## EXERCISE GOAL
Quote the passage about The Fact of a Body word for word, from start to finish.

As well as piecing together Langley’s backtrail, Marzano-Lesnevich draws heavily on her own past – in its way, just as fraught and troubled as that of the killer. She grew up in a family of lawyers. Her parents had a mom-and-pop practice in town, and money was tight. The father is particularly well-realised in this book, a reasonable and loving man who at the same time was impulsive and hard to live with. Frequently he’d go on drinking jags and threaten to kill himself, or to leave the family for parts unknown. Marzano comes across as a man trying for contentment, but perpetually haunted by lost possibility.
The Marzano-Lesneviches were a close family. Alexandria had a sister and a brother. The grandfather came round often, and regularly molested both young girls. Before doing this, he would take out his teeth and warn: ‘I’m a witch. Don’t forget. If you tell I’ll always come find you. Always. Even after I’m dead.’ Years of this elapsed before Alexandria felt able to report the abuse (and what a coy, euphemistic word ‘abuse’ is, when you think of what actually happens in such cases!) When she told her parents, the molesting stopped – but the grandfather’s visits continued. In college Marzano-Lesnevich suffered eating disorders, and difficulties with intimacy. As an adult, she confronted her grandfather directly about the crimes. The grandfather dismisses her. ‘Besides, what happened to you is not such a big thing,’ the old man says. ‘When I was a child, it happened to me.’
The Fact of a Body is written careful and measured, like a very highbrow psychological thriller. While reading the book I had to keep reminding myself that Marzano-Lesnevich is a writer and a lawyer and not a federal agent or behavioural scientist. She comes across as a character from Harlot’s Ghost – the FBI gothic. She worked on the appeal against Langley’s death penalty conviction, a case that seems to have permanently scarred everyone who came into contact with it. The mother of Jeremy Guillory – a fascinating person, who we don’t see enough of in the book – pleads that Langley should be spared execution. The judge involved repeatedly broke off proceedings to testify to the effect that this difficult and distressing case had on his state of mind. One detail that stayed with me is that the jurors at Langley’s original trial took a Bible into their decision room and actually prayed before deciding for execution.

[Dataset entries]
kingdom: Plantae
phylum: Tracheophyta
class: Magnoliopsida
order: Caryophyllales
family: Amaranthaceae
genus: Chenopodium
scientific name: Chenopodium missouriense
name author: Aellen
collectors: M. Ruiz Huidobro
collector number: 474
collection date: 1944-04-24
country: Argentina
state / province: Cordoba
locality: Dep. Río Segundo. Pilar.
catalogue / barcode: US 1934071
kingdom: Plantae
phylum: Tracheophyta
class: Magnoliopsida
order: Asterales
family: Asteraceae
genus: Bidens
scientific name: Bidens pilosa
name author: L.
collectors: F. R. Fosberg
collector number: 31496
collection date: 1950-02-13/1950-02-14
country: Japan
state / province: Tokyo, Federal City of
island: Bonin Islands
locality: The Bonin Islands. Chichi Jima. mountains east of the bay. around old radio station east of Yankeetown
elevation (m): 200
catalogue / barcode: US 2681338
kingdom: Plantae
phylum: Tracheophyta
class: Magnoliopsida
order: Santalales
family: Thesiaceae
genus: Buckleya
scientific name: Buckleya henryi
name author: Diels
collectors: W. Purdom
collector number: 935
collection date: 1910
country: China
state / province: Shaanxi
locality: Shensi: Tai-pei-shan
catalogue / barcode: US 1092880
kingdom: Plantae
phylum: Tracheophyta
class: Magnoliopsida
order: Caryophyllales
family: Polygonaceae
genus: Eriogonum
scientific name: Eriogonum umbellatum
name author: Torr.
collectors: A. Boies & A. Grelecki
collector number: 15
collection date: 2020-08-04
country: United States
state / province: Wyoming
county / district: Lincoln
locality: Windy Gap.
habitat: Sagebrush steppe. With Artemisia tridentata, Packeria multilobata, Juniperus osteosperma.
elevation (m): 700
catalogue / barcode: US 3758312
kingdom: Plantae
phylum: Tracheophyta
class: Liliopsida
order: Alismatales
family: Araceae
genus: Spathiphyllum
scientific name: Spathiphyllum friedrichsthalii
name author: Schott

## PROBLEM SOLUTION
As well as piecing together Langley’s backtrail, Marzano-Lesnevich draws heavily on her own past – in its way, just as fraught and troubled as that of the killer. She grew up in a family of lawyers. Her parents had a mom-and-pop practice in town, and money was tight. The father is particularly well-realised in this book, a reasonable and loving man who at the same time was impulsive and hard to live with. Frequently he’d go on drinking jags and threaten to kill himself, or to leave the family for parts unknown. Marzano comes across as a man trying for contentment, but perpetually haunted by lost possibility.
The Marzano-Lesneviches were a close family. Alexandria had a sister and a brother. The grandfather came round often, and regularly molested both young girls. Before doing this, he would take out his teeth and warn: ‘I’m a witch. Don’t forget. If you tell I’ll always come find you. Always. Even after I’m dead.’ Years of this elapsed before Alexandria felt able to report the abuse (and what a coy, euphemistic word ‘abuse’ is, when you think of what actually happens in such cases!) When she told her parents, the molesting stopped – but the grandfather’s visits continued. In college Marzano-Lesnevich suffered eating disorders, and difficulties with intimacy. As an adult, she confronted her grandfather directly about the crimes. The grandfather dismisses her. ‘Besides, what happened to you is not such a big thing,’ the old man says. ‘When I was a child, it happened to me.’
The Fact of a Body is written careful and measured, like a very highbrow psychological thriller. While reading the book I had to keep reminding myself that Marzano-Lesnevich is a writer and a lawyer and not a federal agent or behavioural scientist. She comes across as a character from Harlot’s Ghost – the FBI gothic. She worked on the appeal against Langley’s death penalty conviction, a case that seems to have permanently scarred everyone who came into contact with it. The mother of Jeremy Guillory – a fascinating person, who we don’t see enough of in the book – pleads that Langley should be spared execution. The judge involved repeatedly broke off proceedings to testify to the effect that this difficult and distressing case had on his state of mind. One detail that stayed with me is that the jurors at Langley’s original trial took a Bible into their decision room and actually prayed before deciding for execution.